Ángel Briongos, que ha estudiado en profundidad este siniestro episodio de la España más tétrica, explica en qué consistían estas prácticas: «En principio, se utilizaban toros. Eran toros especialmente seleccionados para este fin: beber sangre. Los clientes esperaban el turno, elegían al toro y cuando se les hundía el cuchillo en el pecho, colocaban el vaso debajo y bebían la sangre caliente del animal. Era así: ellos se acercaban con latas y pucheros, con cualquier recipiente… Había gente que bebía la sangre en ese preciso momento. Puede imaginarse: ese líquido espeso, rojo, humeante y cálido… Debería producir una angustiosa sensación de asco. Pues bien, ellos apuraban el vaso al máximo y lo tenían que tragar. Otros no lo bebían: lo transportaban rápidamente y se lo llevaban corriendo a determinadas personas que no se atrevían a dar la cara, a personas que no se atrevían a salir a la calle para que no las vieran beber sangre, pero que llevaban a cabo esos rituales en privado».

Tras la publicación de aquel reportaje en la revista Estampa, los médicos de Madrid prohibieron aquellas prácticas que, en el fondo, eran los coletazos de aquella España negra que aún creía en lo mágico y en el poder vivificador y purificador del líquido rojizo.

Los sacaojos

Dicen que hoy ya no hay sacamantecas. Aunque quizá podría entenderse que las formas cambian y el sustrato original se mantiene vivo. Parece que la simple maldad, la bestialidad o el móvil económico siguen siendo motivaciones esenciales.
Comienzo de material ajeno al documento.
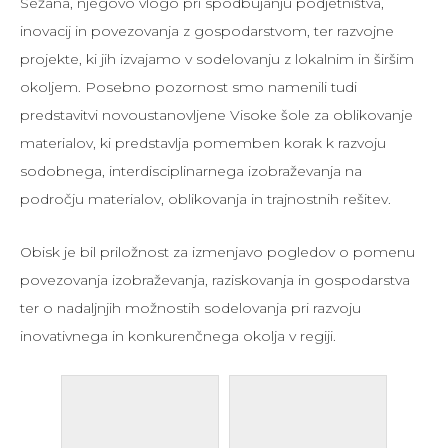
Sežana, njegovo vlogo pri spodbujanju podjetništva,
inovacij in povezovanja z gospodarstvom, ter razvojne
projekte, ki jih izvajamo v sodelovanju z lokalnim in širšim
okoljem. Posebno pozornost smo namenili tudi
predstavitvi novoustanovljene Visoke šole za oblikovanje
materialov, ki predstavlja pomemben korak k razvoju
sodobnega, interdisciplinarnega izobraževanja na
področju materialov, oblikovanja in trajnostnih rešitev.
Obisk je bil priložnost za izmenjavo pogledov o pomenu
povezovanja izobraževanja, raziskovanja in gospodarstva
ter o nadaljnjih možnostih sodelovanja pri razvoju
inovativnega in konkurenčnega okolja v regiji.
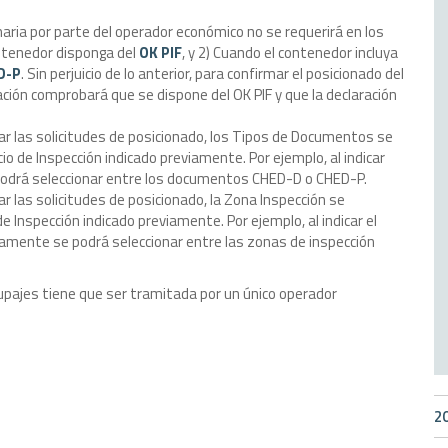
maria por parte del operador económico no se requerirá en los
ontenedor disponga del
OK PIF
, y 2) Cuando el contenedor incluya
D-P
. Sin perjuicio de lo anterior, para confirmar el posicionado del
ación comprobará que se dispone del OK PIF y que la declaración
ar las solicitudes de posicionado, los Tipos de Documentos se
cio de Inspección indicado previamente. Por ejemplo, al indicar
podrá seleccionar entre los documentos CHED-D o CHED-P.
r las solicitudes de posicionado, la Zona Inspección se
de Inspección indicado previamente. Por ejemplo, al indicar el
camente se podrá seleccionar entre las zonas de inspección
upajes tiene que ser tramitada por un único operador
2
Jesús Callejo ha tratado el tema de los modernos sacamantecas: «Es un folclore en formación y sufre modificaciones con el discurrir del tiempo. De hecho, ahora mismo, también se podría hablar de sacamantecas, de hombres del saco, de hombres del unto, como se les ha ido llamando dependiendo de las zonas y las épocas. Ahora, en determinadas zonas latinoamericanas se les llama “los sacaojos”; y en otros lugares son simplemente los traficantes de órganos. En el fondo, es el mismo mito pavoroso, con nombres semejantes y en las mismas circunstancias. Y consiste en aprovecharse de los niños, muchas veces niños indigentes, para extraerles algunos órganos: antes era la grasa, ahora pueden ser los ojos, o el hígado o el bazo. Pero, en esencia, estamos hablando de asesinos que perpetran sus crímenes siempre con un interés económico».

La memoria negra está ahí, presente hoy como ayer, y la única forma de defendernos del temor y el miedo es conocer los fundamentos en que se basa esta historia. Y es que los sabios antiguos teman toda la razón: conocer a los demonios es la única forma de vencerlos.